Functional programming is an overview of the topics involved in programming in the functional paradigm. More descriptively, this means that your code is pure, or that you can expect the same result every time you run your code (assuming you didn’t change anything, of course). This inevitably results in beautiful and bug-resistant design, and the functional paradigm is just as useful for industrial applications as for theoretical programs and proof-checking. The course covers both coding and proofs, and the topics tend to err on the side of the study of programming languages. The course is in OCaml.

Learning From Classroom Instruction

Lectures are Mondays and Wednesdays from 11am to 12:20pm, and precepts are fifty minutes on Thursday evening or Friday morning. Prof. Appel often starts lecture with an overview of the computer scientists who worked on the problem discussed later on in class, their environment and collaborators, and their motivations, as well as giving one or two descriptive examples of the modern-day applications of the problem. He then works from the ground up to build an intuition step by step. He’ll sometimes add a couple questions throughout the lecture. His teaching style is essentially a transparent view of his thought process in deriving each step of the way to illustrating how a problem works, and he’ll sometimes go from the naïve implementation to more complex and efficient models.

Learning For and From Assignments

The assignments are either all programming or half programming and half proofs. The first three assignments are a crash course on OCaml and the basic ideas of functional programming. The other four assignments have heavy proof elements, which underlies the point that this is a very theory-heavy class. Some of the later assignments also have a partner option. The coding parts of the assignment cover interesting and relevant problems in computer science, such as MapReduce and how it drives Google’s PageRank algorithm, parallel programming, and compilers. Coding in the functional paradigm is satisfying, but its nature requires you to have a good idea of how you’re going to build your project, as opposed to imperative languages where you can more or less hack stuff together. Each assignment is fairly in-depth, and some of them come off more as projects than problem sets. Prof. Appel is notorious for giving extremely difficult exams, but he makes them interesting and satisfyingly comprehensive, and he uses a fair curve.

External Resources

With a lot of applications track COS courses, you can go a long way with StackOverflow. For better or worse, this isn’t the case with OCaml, since it’s viewed as an academic language with much better practical alternatives. This isn’t a knock on OCaml, since it’s very descriptive, but most functional programmers use F# or Haskell (or even Javascript!). This means that you’re pretty much entirely reliant on lecture, precept, Piazza, and OCaml documentation. While you do have less options for external help, the preceptor is really helpful, and the assignments are closed enough that there wouldn’t be much to Google anyways. Office hours aren’t necessary but are very useful.
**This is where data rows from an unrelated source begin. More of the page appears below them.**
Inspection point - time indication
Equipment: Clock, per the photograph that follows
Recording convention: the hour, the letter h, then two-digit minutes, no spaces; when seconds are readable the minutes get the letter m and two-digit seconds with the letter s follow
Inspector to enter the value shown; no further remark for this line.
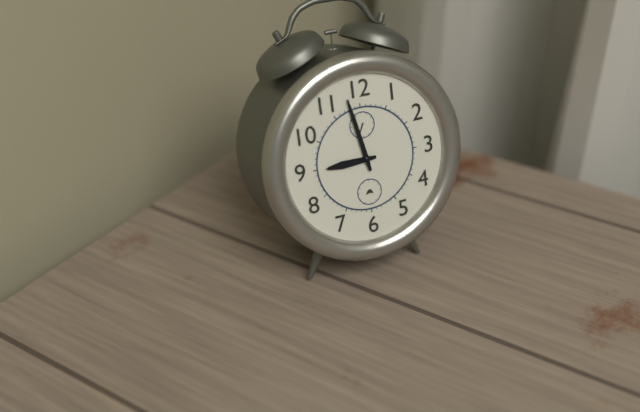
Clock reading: 8h58
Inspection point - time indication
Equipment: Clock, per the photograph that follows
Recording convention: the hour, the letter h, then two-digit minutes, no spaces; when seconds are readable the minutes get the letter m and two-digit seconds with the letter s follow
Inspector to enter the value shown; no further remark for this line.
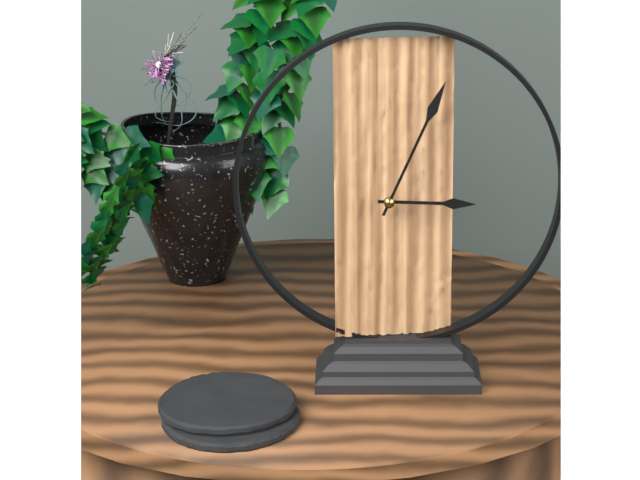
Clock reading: 3h04
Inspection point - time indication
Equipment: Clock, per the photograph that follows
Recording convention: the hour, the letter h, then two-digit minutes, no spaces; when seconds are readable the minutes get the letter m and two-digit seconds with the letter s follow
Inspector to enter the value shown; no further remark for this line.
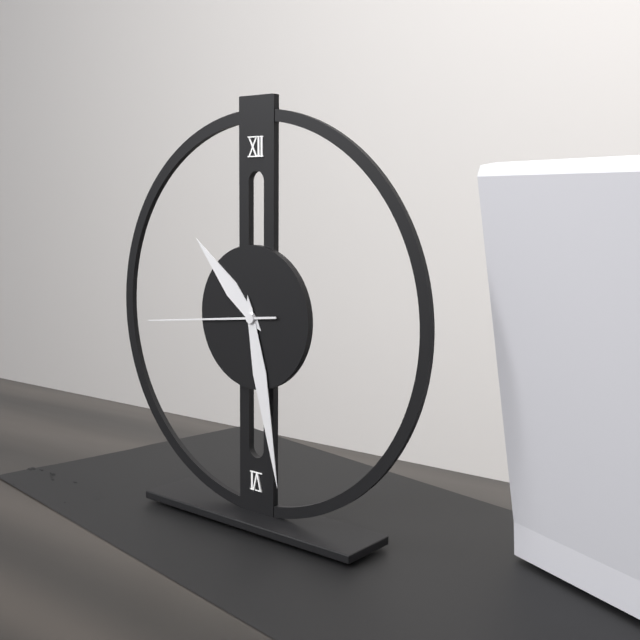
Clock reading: 10h28m44s
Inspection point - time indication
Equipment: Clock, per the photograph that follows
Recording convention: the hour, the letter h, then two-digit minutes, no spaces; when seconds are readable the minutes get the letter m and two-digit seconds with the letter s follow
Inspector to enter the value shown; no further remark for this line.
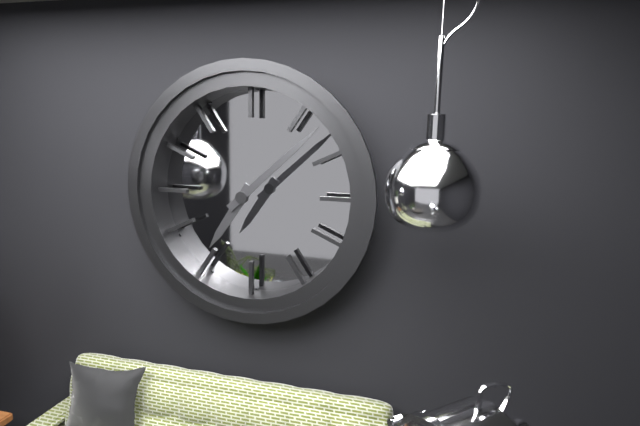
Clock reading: 7h08
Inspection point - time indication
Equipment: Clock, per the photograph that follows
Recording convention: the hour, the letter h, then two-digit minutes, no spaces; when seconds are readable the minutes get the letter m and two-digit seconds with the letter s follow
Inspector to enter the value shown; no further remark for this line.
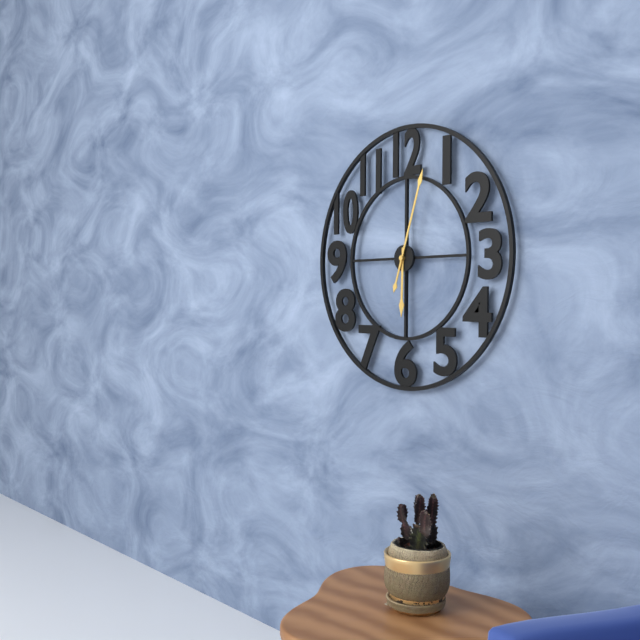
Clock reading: 6h03
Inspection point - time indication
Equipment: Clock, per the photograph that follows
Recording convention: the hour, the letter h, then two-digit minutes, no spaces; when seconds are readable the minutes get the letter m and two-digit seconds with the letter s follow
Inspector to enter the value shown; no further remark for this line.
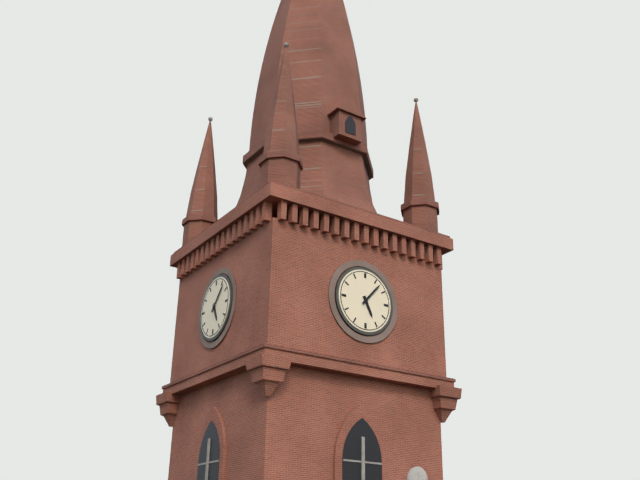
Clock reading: 5h07
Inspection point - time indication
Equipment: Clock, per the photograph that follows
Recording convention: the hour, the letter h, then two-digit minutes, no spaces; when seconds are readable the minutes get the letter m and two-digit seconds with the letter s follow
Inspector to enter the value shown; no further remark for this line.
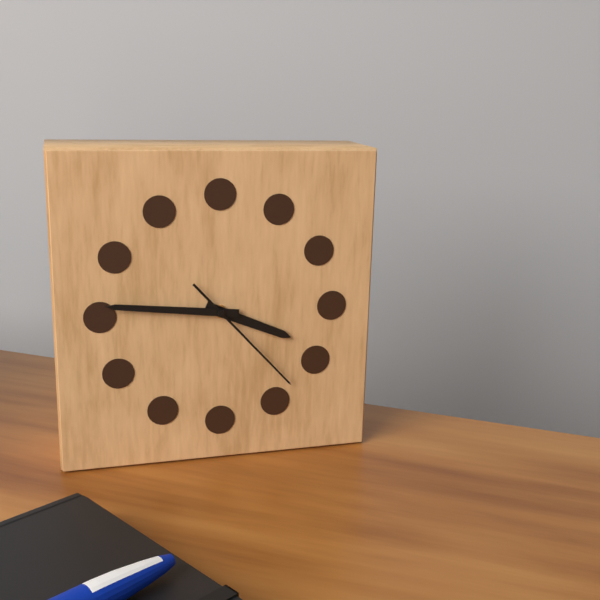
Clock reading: 3h46m23s
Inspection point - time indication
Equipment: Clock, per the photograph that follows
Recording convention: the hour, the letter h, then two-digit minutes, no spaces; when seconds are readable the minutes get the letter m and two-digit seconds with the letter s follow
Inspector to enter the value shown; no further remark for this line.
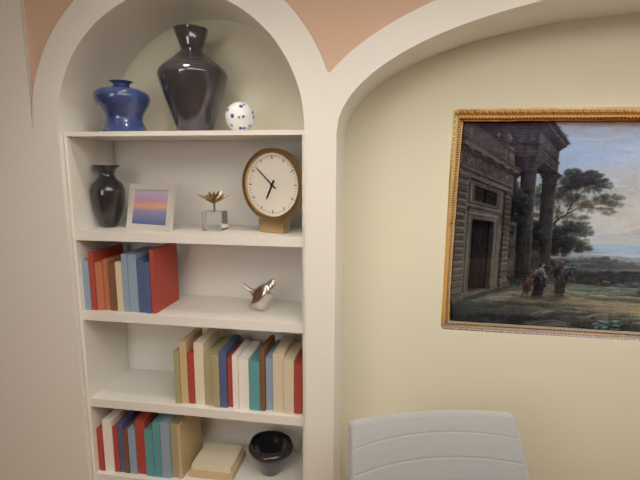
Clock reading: 6h52
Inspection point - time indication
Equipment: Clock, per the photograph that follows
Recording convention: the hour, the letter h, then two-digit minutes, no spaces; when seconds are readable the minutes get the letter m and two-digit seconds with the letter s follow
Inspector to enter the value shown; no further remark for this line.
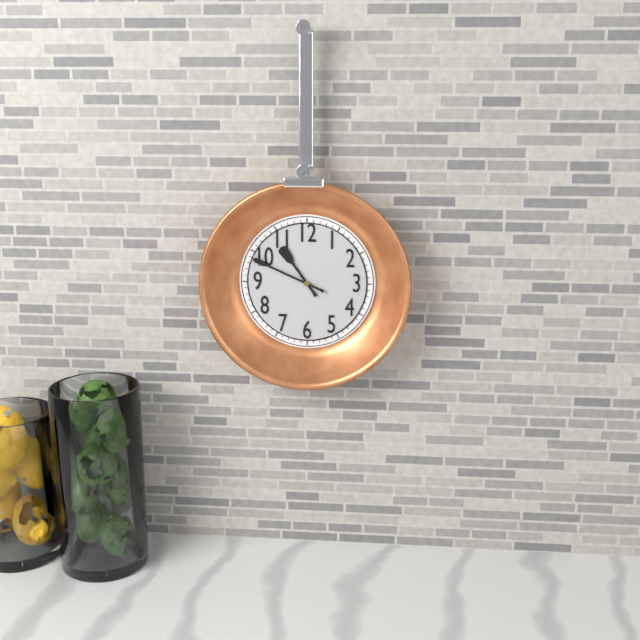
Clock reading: 10h49
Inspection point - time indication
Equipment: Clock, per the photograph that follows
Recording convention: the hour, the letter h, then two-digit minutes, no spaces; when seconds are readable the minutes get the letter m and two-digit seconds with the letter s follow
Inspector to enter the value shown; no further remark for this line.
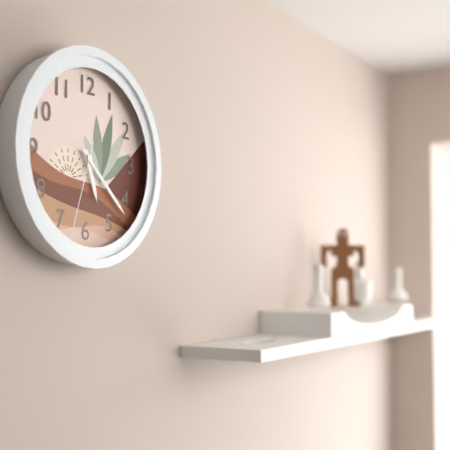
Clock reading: 5h22m33s
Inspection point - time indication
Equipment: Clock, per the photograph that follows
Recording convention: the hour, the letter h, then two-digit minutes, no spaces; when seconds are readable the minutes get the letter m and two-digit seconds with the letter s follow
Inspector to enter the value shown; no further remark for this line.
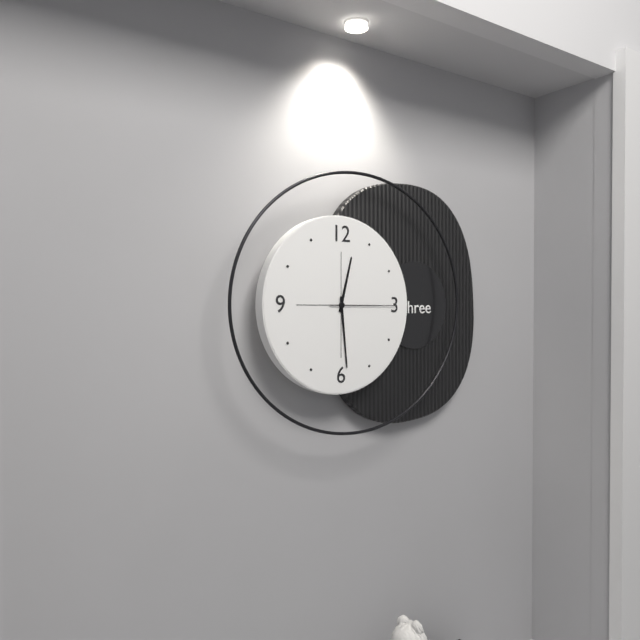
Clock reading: 12h29m15s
What Students Should Know About This Course For Purposes Of Course Selection

Functional programming is one of those fundamental CS courses that ideally everyone should take, but in practice a lot of people skip. You won’t see much OCaml in the real world, and the course is quite theoretical and geared toward people who would want to go to grad school. That being said, it expands your programming toolkit like none other, and Prof. Appel is a great lecturer with lots of fun and insightful stories.